Defesa de Bolsonaro “aceita” domiciliar, mas critica prazo de 90 dias
Advogados celebram decisão de Moraes e invocam precedente de Collor, mas prazo e afirmam que cuidados com ex-presidente serão necessários pelo resto da vida
A defesa do ex-presidente Jair Bolsonaro reagiu à concessão de prisão domiciliar humanitária pelo ministro Alexandre de Moraes, do Supremo Tribunal Federal. Se, por um lado, os advogados receberam a decisão como um acerto da Corte, por outro, contestaram o prazo de 90 dias fixado para a medida — com reavaliação prevista ao término do período.
O advogado Paulo Amador da Cunha Bueno foi o porta-voz da reação da defesa nesta terça-feira, 24. Para ele, Moraes devolveu ao STF a consistência em seus julgamentos ao equiparar o caso de Bolsonaro ao do ex-presidente Fernando Collor de Mello, que obteve domiciliar em situação médica descrita como menos grave.
Collor como argumento
A menção a Collor foi o principal recurso retórico utilizado pelos advogados para justificar a concessão. Também condenado pelo Supremo, o ex-presidente recebeu domiciliar com base em um quadro de saúde que a defesa de Bolsonaro considera de menor gravidade. O argumento busca ancorar a decisão em precedente da própria Corte, retirando dela o caráter de exceção.
Para a defesa, a concessão desta terça-feira encerra um ciclo de cinco pedidos rejeitados e representa o reconhecimento, pelo STF, de que o estado de saúde do ex-presidente justifica tratamento diferenciado. Era a quinta solicitação apresentada desde o início do cumprimento da pena na Papudinha, unidade prisional do Distrito Federal.
O ponto de atrito: o prazo
A discordância central da defesa recai sobre a limitação temporal imposta por Moraes. Paulo Amador classificou o mecanismo de reavaliação periódica como “inovador” — termo que, no contexto, carrega sentido crítico — e argumentou que as condições de saúde de Bolsonaro não se resolverão em três meses.

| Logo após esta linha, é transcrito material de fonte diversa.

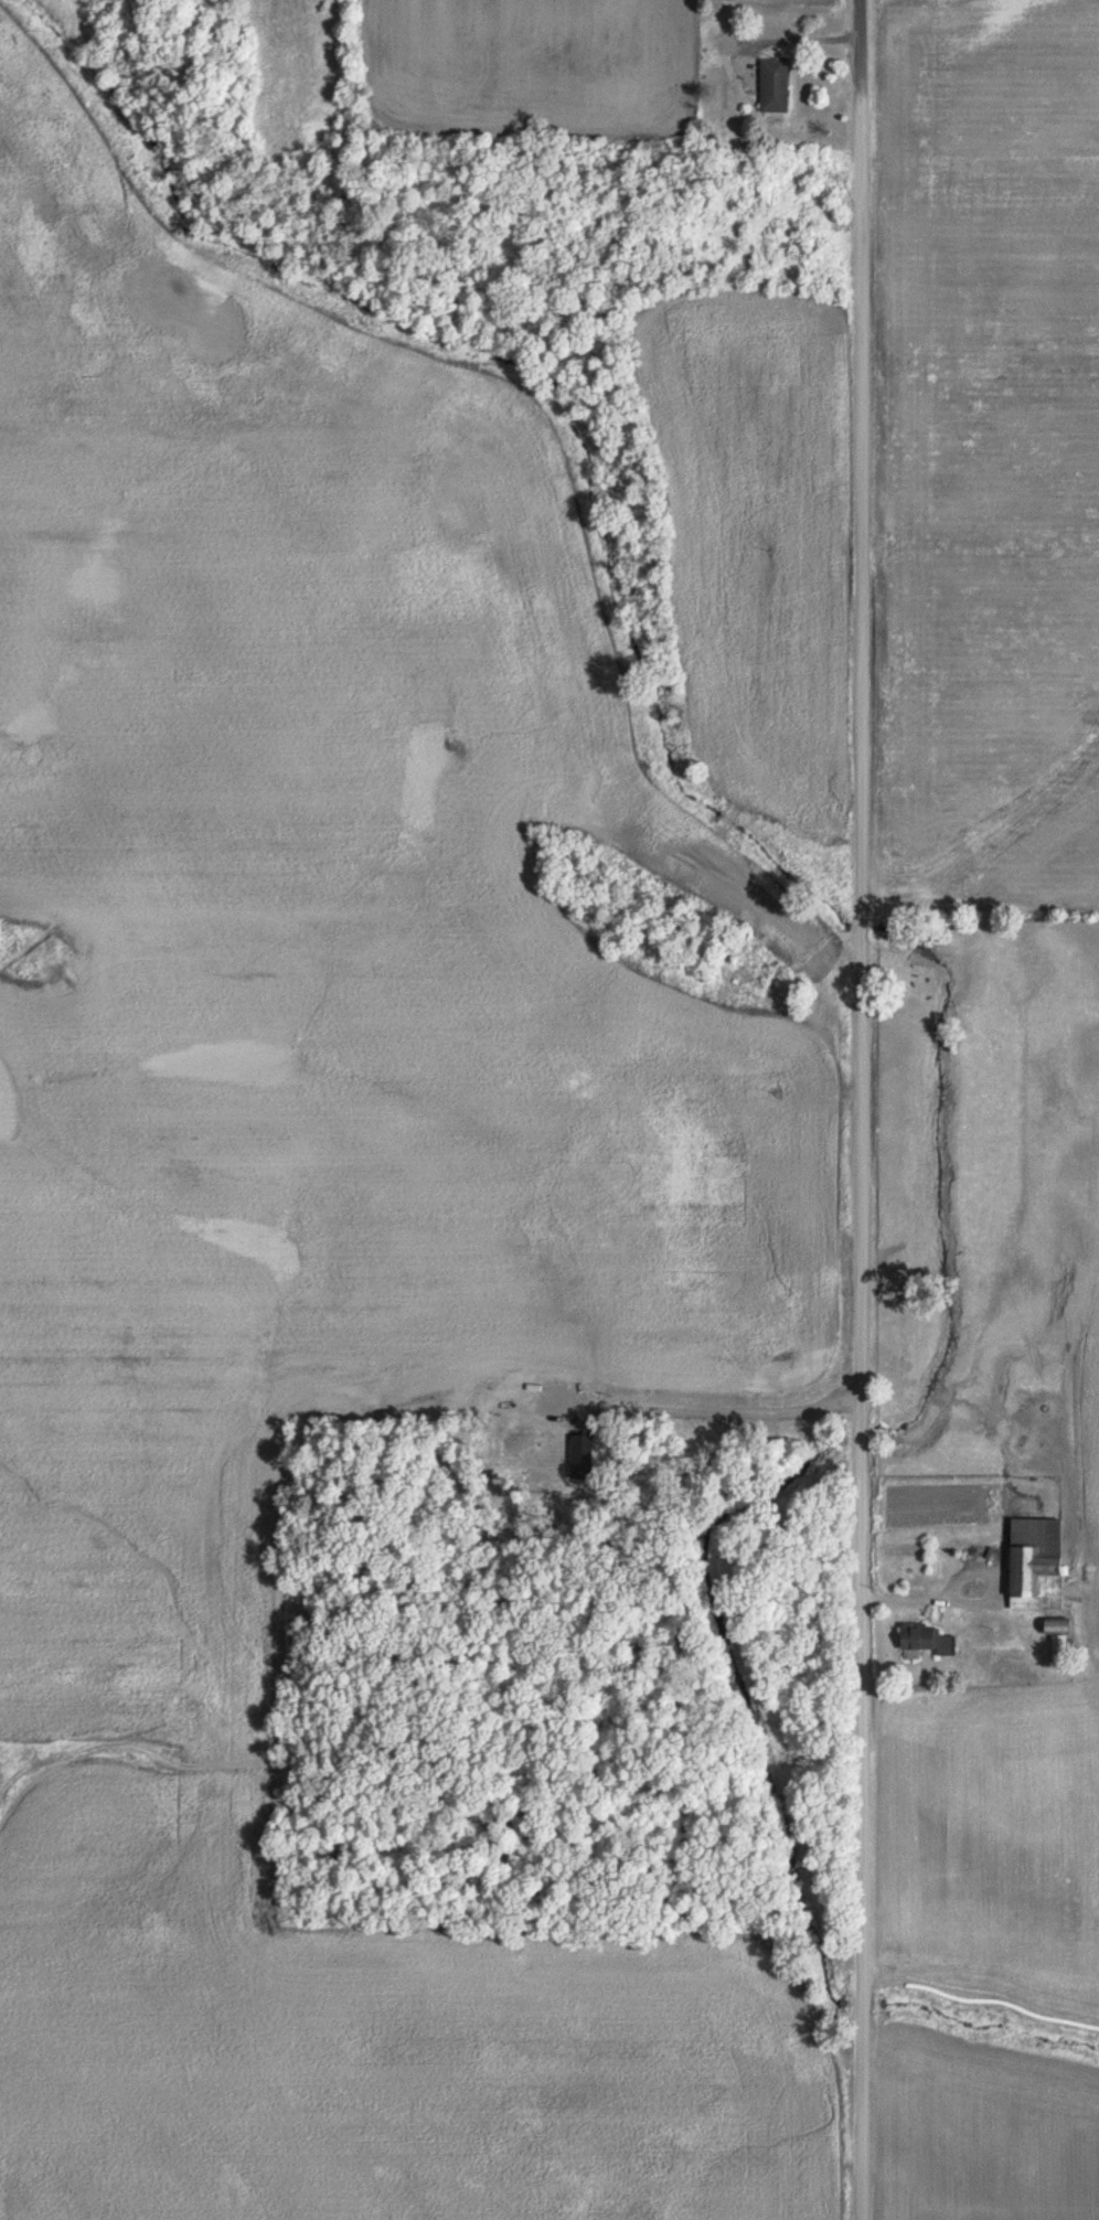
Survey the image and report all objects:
crop: (797, 1)
crop: (540, 68)
building: (772, 83)
crop: (994, 443)
road: (859, 984)
crop: (308, 1235)
building: (1054, 1624)
building: (923, 1637)
road: (859, 1997)
road: (859, 2122)

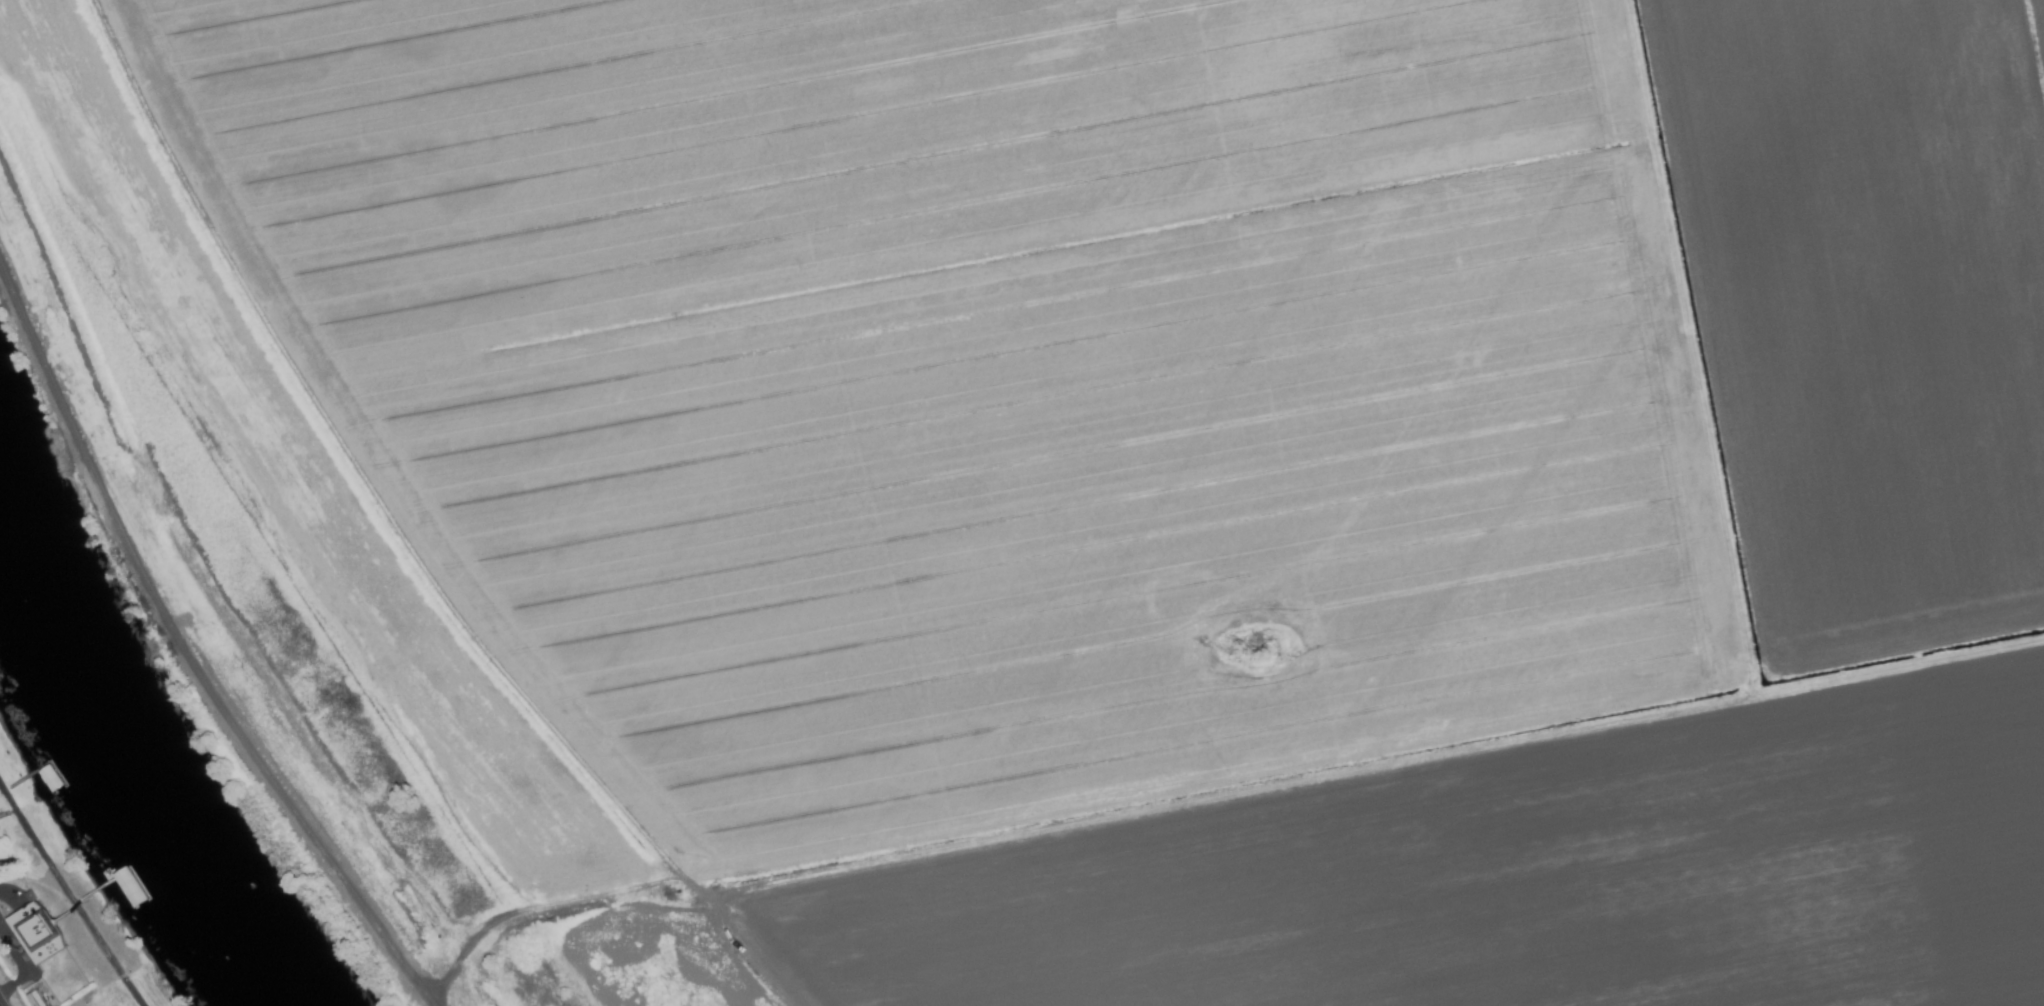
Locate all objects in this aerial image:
crop: (1094, 482)
road: (69, 897)
crop: (87, 997)
road: (0, 1004)

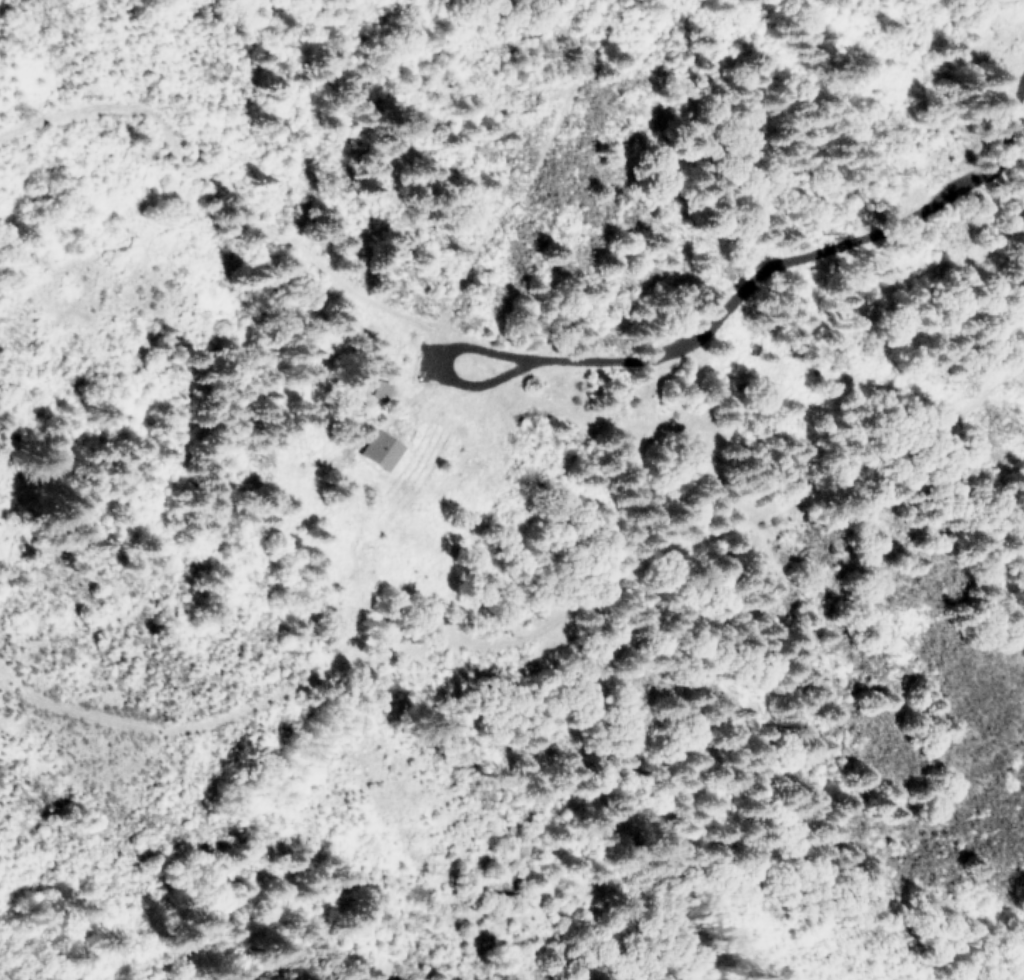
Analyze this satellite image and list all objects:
road: (537, 174)
road: (380, 306)
road: (737, 358)
road: (900, 447)
building: (382, 449)
road: (385, 659)

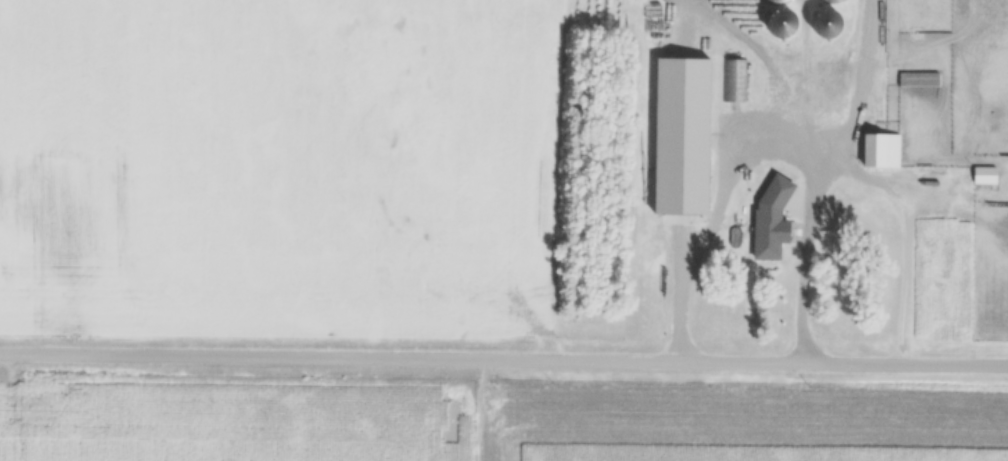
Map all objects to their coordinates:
building: (781, 23)
building: (823, 23)
building: (918, 79)
building: (734, 81)
building: (681, 123)
building: (879, 151)
road: (762, 159)
building: (983, 175)
building: (772, 229)
road: (503, 359)
crop: (740, 424)

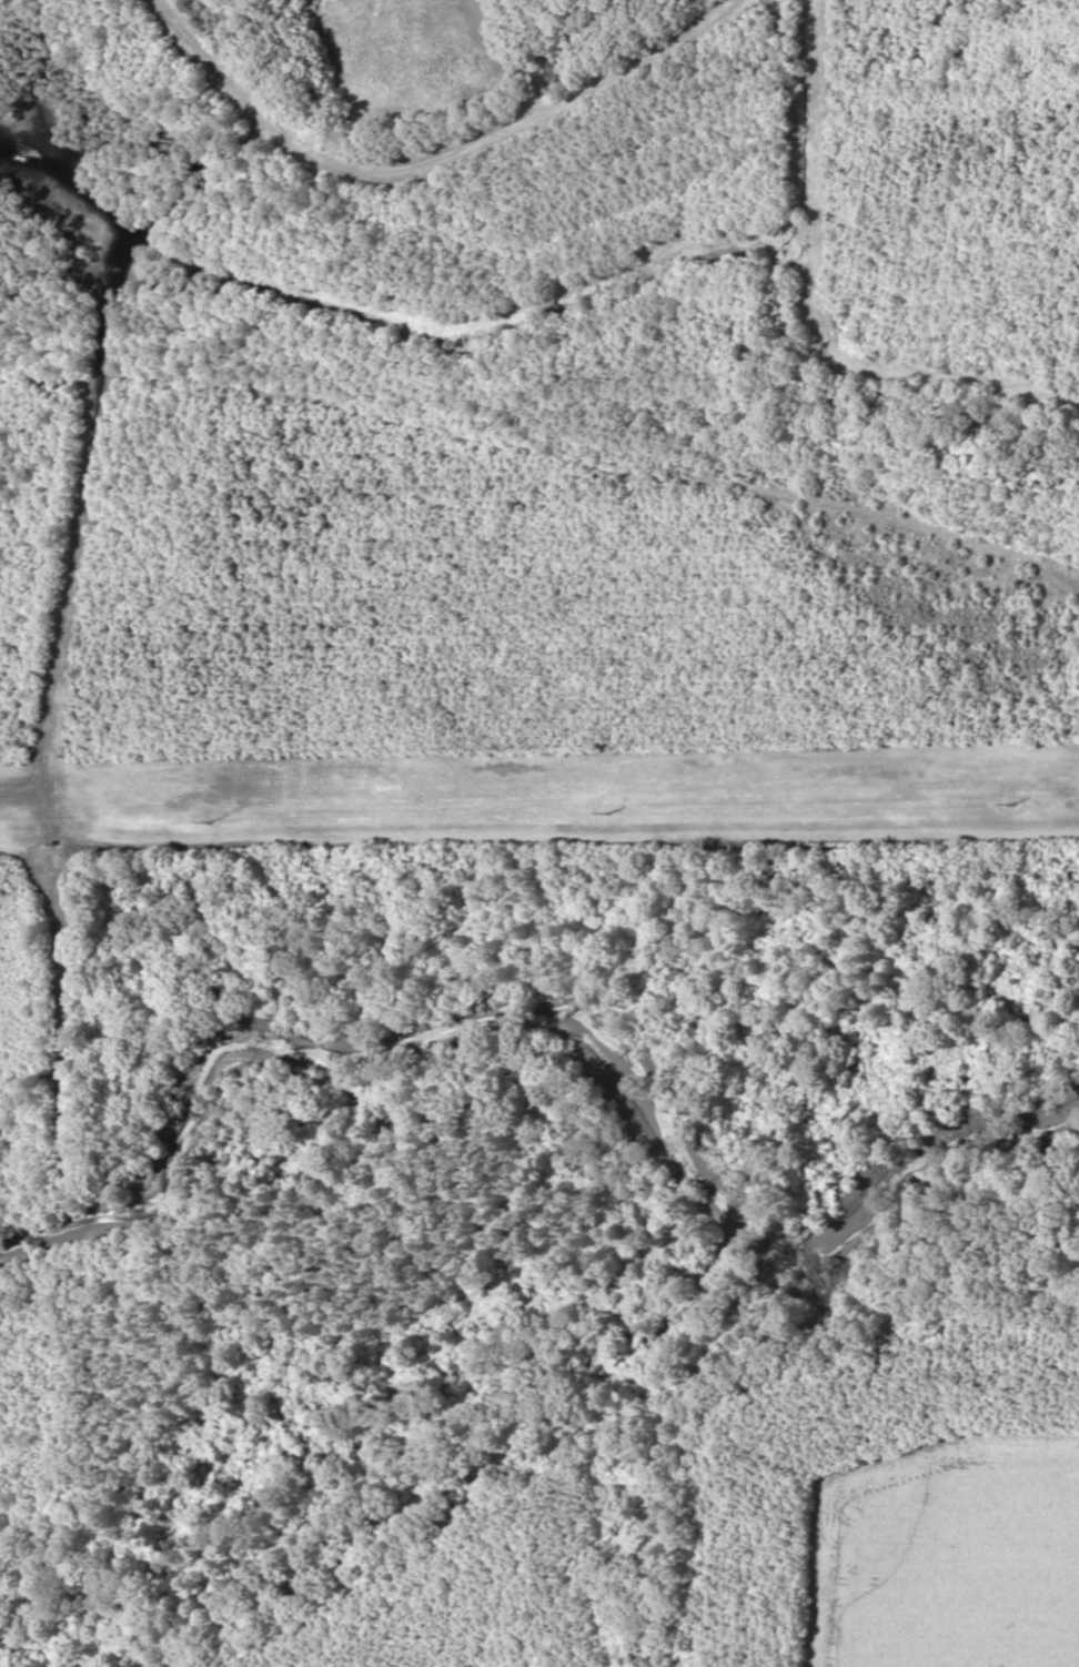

“Esse nível de cuidados, portanto, serão demandados por toda vida”, afirmou o advogado, sinalizando que deverá pleitear a prorrogação da medida ao fim do prazo. Para a defesa, a broncopneumonia é apenas o episódio mais recente de um quadro permanente, e não o único fundamento que deveria sustentar a domiciliar.
Moraes, no entanto, tratou a doença como evento pontual e condicionou a continuidade da medida ao resultado de uma perícia médica a ser realizada ao fim dos 90 dias. O ministro também deixou registrado que o descumprimento das regras estabelecidas levará à revogação da domiciliar e ao retorno de Bolsonaro à Papudinha ou a um hospital penitenciário.